Written instruction 1: Return the passage of the post on Gutenberg and GraphQL starting at "Through this article, I" and ending at "Gutenberg very well.", unchanged.
Written instruction 2: Retype the lines of the entries starting at the line that contains "family: Poaceae" and ending at the last line of the entries. Keep both of those lines and keep every line word for word.

💬 Proposing a new approach for 'Gutenberg and Decoupled Applications'

A few days ago, WPGraphQL's creator Jason Bahl published Gutenberg and Decoupled Applications, analyzing the benefits and shortcomings of 3 approaches to integrating GraphQL with Gutenberg.

A week earlier, he had also said on Twitter that Gato GraphQL's approach to modeling Gutenberg is inappropriate:

This isn’t something to brag about, in my opinion. One thing GraphQL tries to solve with a Typed Schema is providing predictability and consistency for clients, and giving clients control to ask for what they want, down to the field.

Returning a wildcard “Object” Type with no predictable shape means client applications can break at any time because there’s no longer a contract between the Server and the client. The server now has taken away control from the client.

Through this article, I join the conversation. I'll address Jason's criticism and, in doing so, describe my plugin's approach, and show why I believe it can actually suit Gutenberg very well.

Using COPE to extract Gutenberg metadata

My solution could be considered the 4th approach, and it's the following:

To obtain the Gutenberg data to power GraphQL, do not create an additional schema on the PHP side, or duplicate any existing data. Instead, extract the data from the blocks' stored content, using the COPE ("Create Once, Publish Everywhere") strategy.

(COPE is a strategy that enables to have a single source of truth of content, and expose it to different applications. In our case, the single source of truth is the Gutenberg block data, as it is stored in the database. I have described COPE, and its implementation for WordPress, in this article.)

Finally, we can use GraphQL to retrieve the extracted data, for any Gutenberg block, by mapping all blocks to a single Block type.

This strategy is a trade-off, not a definitive solution

This strategy does not solve the issue that Jason is pointing out: the lack of a schema on the server-side, which would enable the creation of a contract between the server and the client.

COPE can't solve this issue because, solely from the stored content, we can't recreate the schema:

The stored content does not indicate the type of the field
The stored content does not indicate what restrictions the field has (is it nullable? is it a positive integer? is the string for an email or an URL?)

Provided data:

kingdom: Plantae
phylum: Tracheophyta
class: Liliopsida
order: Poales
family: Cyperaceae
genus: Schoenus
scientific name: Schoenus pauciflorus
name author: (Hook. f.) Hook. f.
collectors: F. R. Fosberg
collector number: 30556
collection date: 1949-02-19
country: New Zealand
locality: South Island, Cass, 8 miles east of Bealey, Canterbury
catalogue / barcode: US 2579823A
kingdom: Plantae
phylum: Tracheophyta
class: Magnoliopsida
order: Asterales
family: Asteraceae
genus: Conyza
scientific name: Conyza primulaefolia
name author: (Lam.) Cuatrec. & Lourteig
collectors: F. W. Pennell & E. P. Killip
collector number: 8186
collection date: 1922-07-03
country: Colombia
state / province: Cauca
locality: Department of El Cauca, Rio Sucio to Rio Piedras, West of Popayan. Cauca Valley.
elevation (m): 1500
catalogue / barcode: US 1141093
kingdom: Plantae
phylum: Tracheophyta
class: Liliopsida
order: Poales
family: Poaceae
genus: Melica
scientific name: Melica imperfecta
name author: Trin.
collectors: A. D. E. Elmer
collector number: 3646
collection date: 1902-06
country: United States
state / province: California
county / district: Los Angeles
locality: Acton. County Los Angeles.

Answer 1:
Through this article, I join the conversation. I'll address Jason's criticism and, in doing so, describe my plugin's approach, and show why I believe it can actually suit Gutenberg very well.

Answer 2:
family: Poaceae
genus: Melica
scientific name: Melica imperfecta
name author: Trin.
collectors: A. D. E. Elmer
collector number: 3646
collection date: 1902-06
country: United States
state / province: California
county / district: Los Angeles
locality: Acton. County Los Angeles.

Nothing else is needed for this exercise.